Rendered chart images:

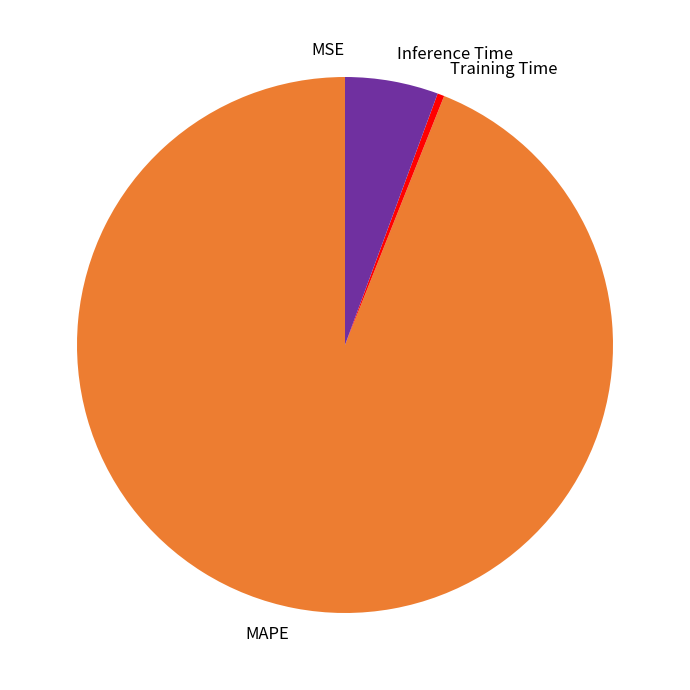

Which slice represents more than half of the pie?

MAPE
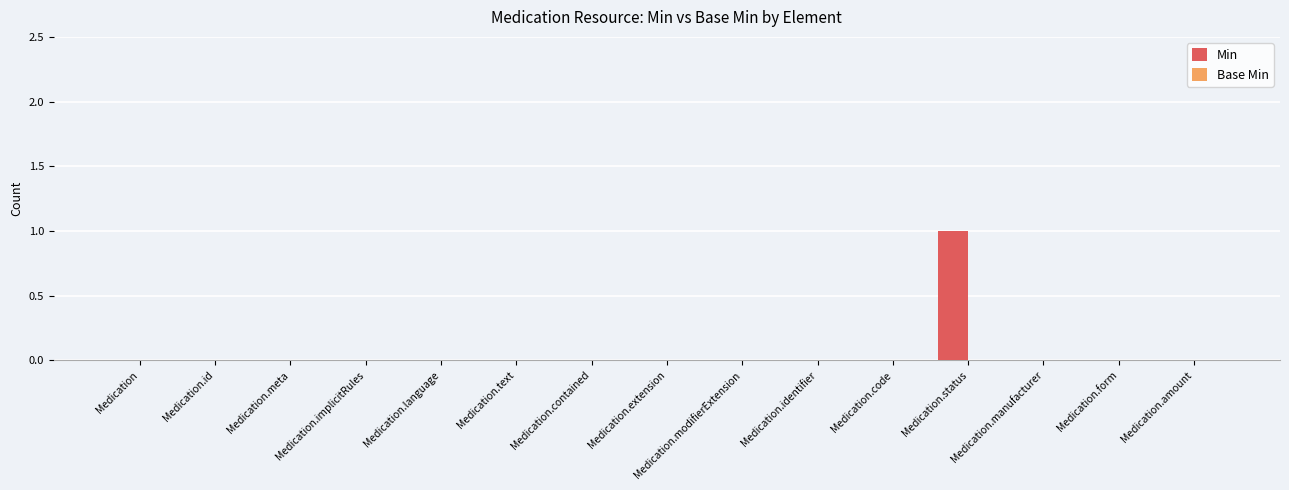

Which category has the highest value across all series?

Medication.status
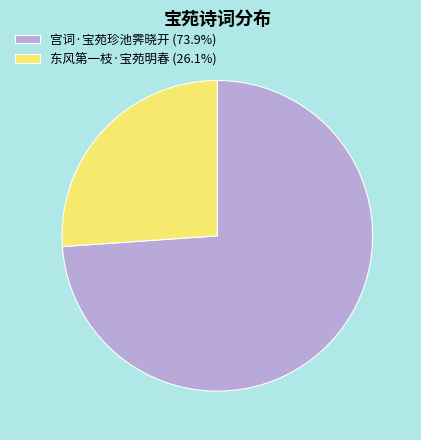

Which slice is the smallest?

东风第一枝·宝苑明春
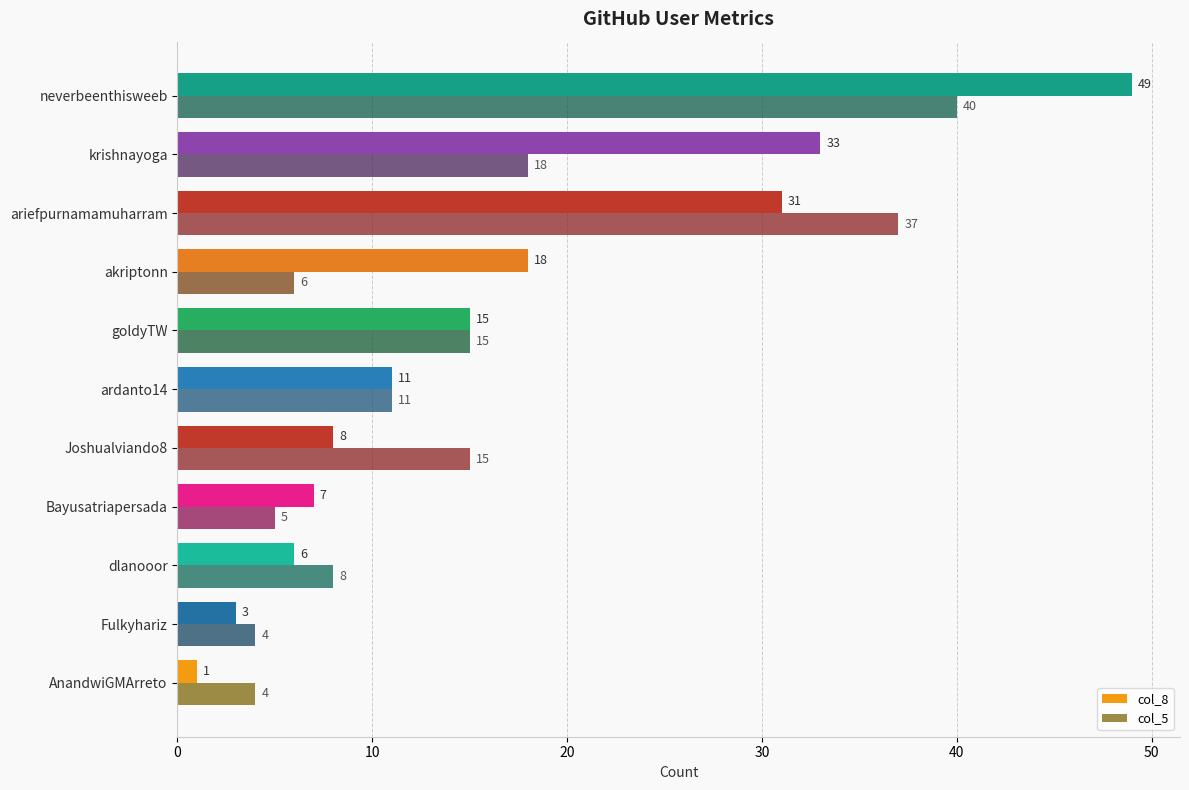

Which series has the widest spread of values?

col_8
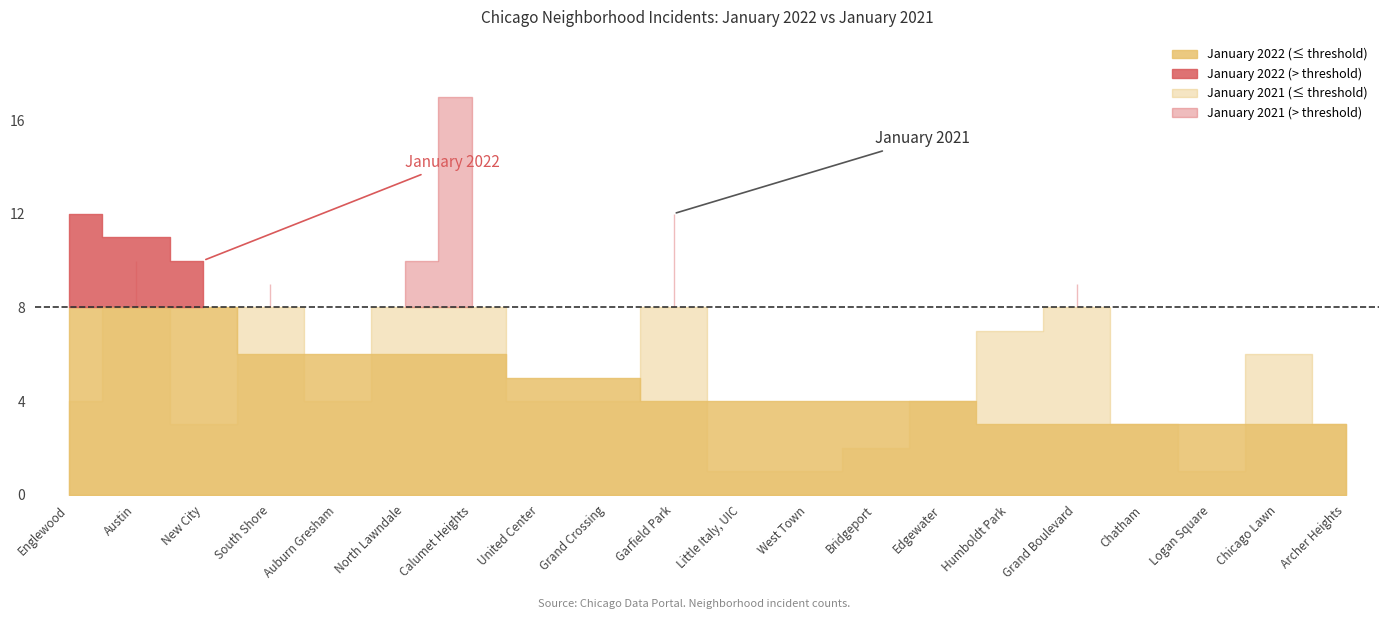

At which category does the chart reach its peak across all series?

Calumet Heights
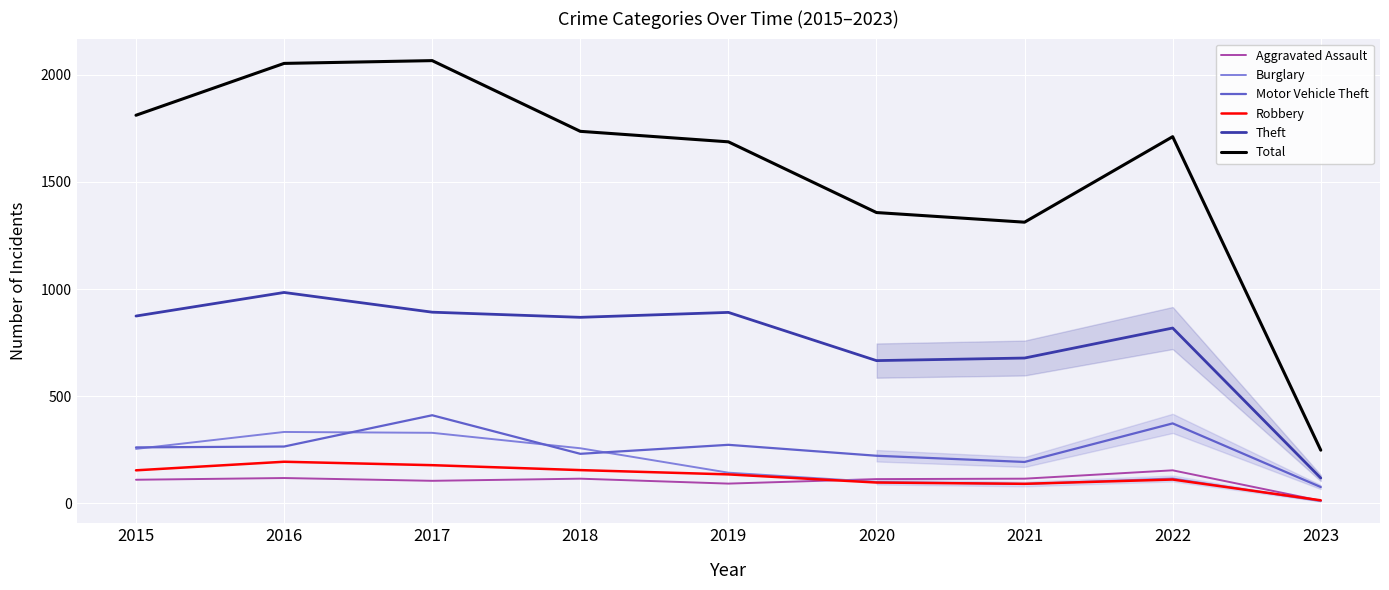

True or false: Burglary and Motor Vehicle Theft cross at least once.

True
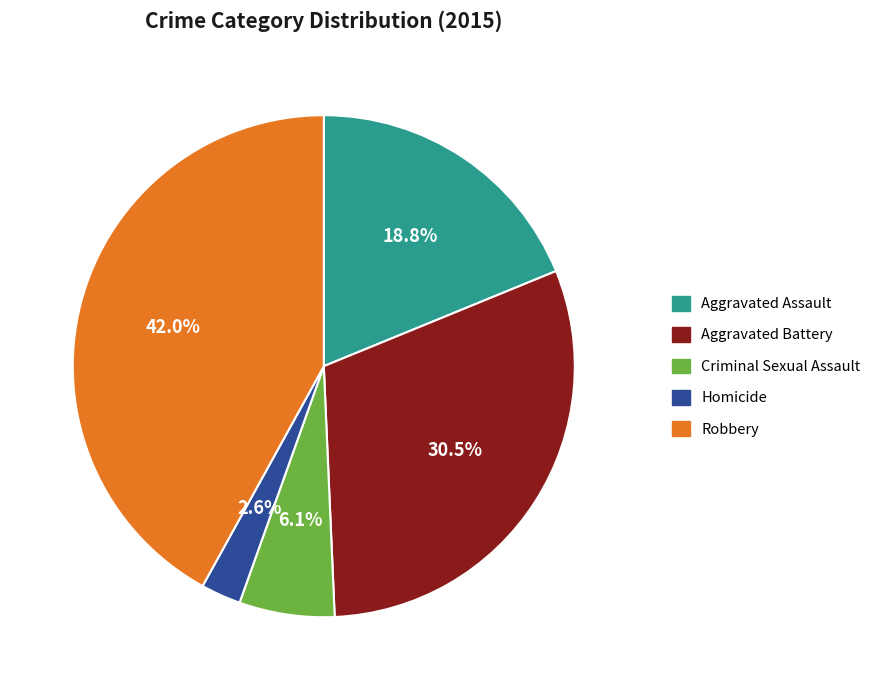

How many segments does this pie chart have?

5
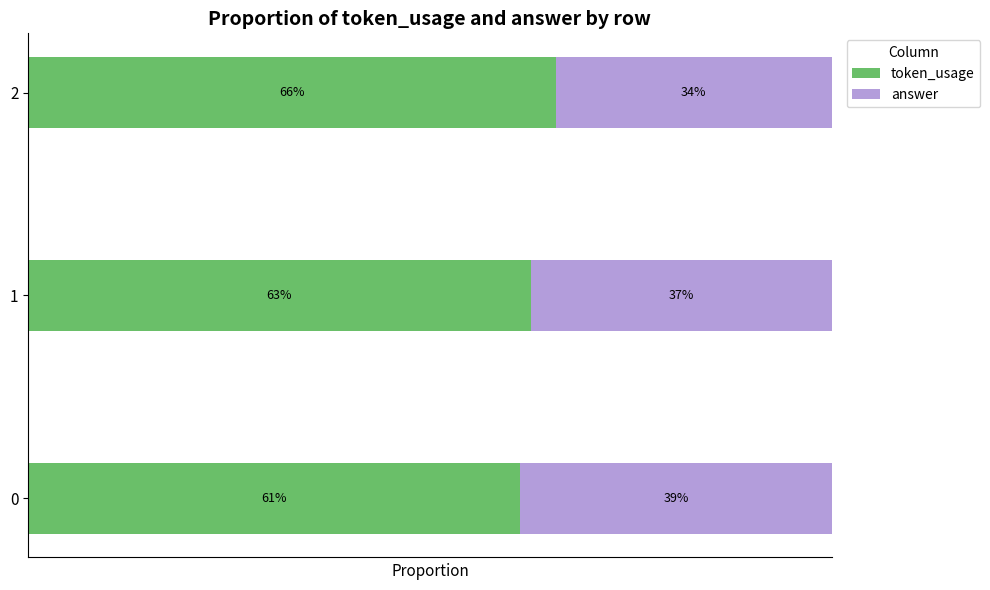

What are all the series names shown in the legend?

token_usage, answer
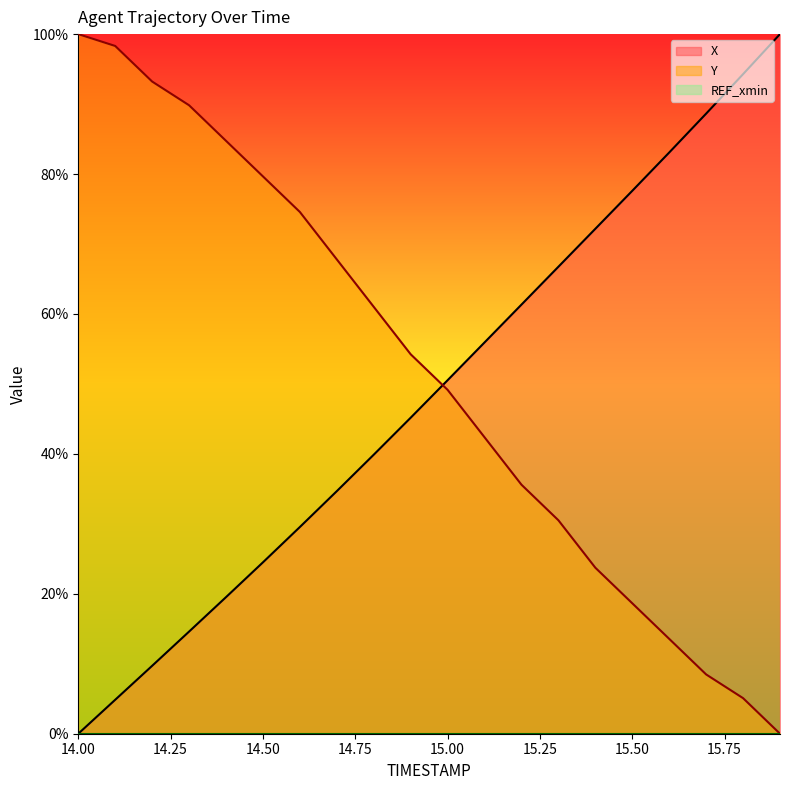

What value does the X series have at 15.00?

50.5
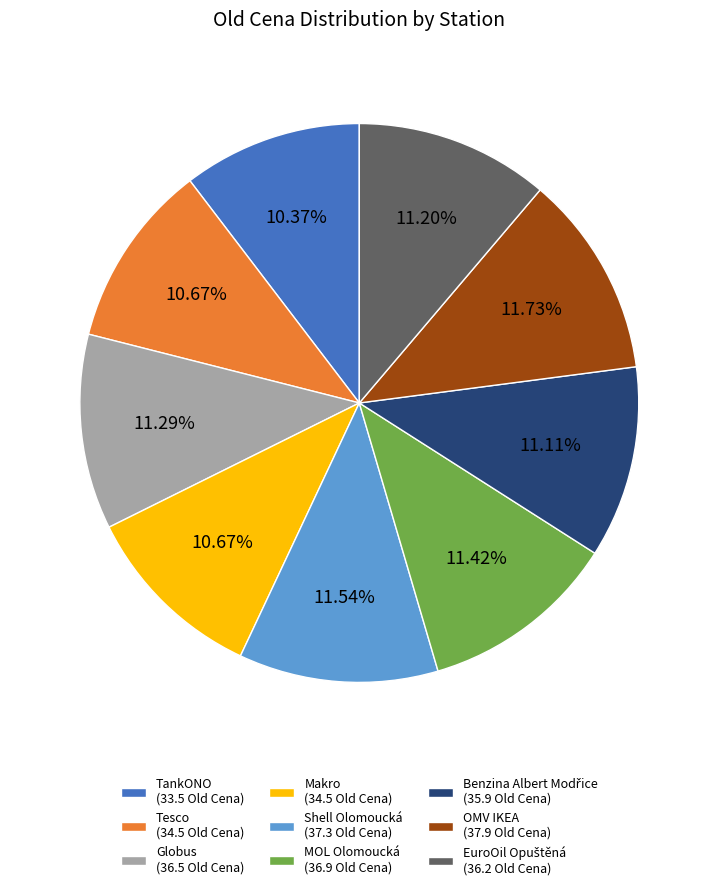

What percentage is the Makro slice, to the nearest percent?

11%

TASK STATEMENT: Edit all of the lines above by changing every "slice" to "wedge" and leaving everything else as it is. Leave out the pictures.

TASK SOLUTION:
Which wedge represents more than half of the pie?

MAPE

Which category has the highest value across all series?

Medication.status

Which wedge is the smallest?

东风第一枝·宝苑明春

Which series has the widest spread of values?

col_8

At which category does the chart reach its peak across all series?

Calumet Heights

True or false: Burglary and Motor Vehicle Theft cross at least once.

True

How many segments does this pie chart have?

5

What are all the series names shown in the legend?

token_usage, answer

What value does the X series have at 15.00?

50.5

What percentage is the Makro wedge, to the nearest percent?

11%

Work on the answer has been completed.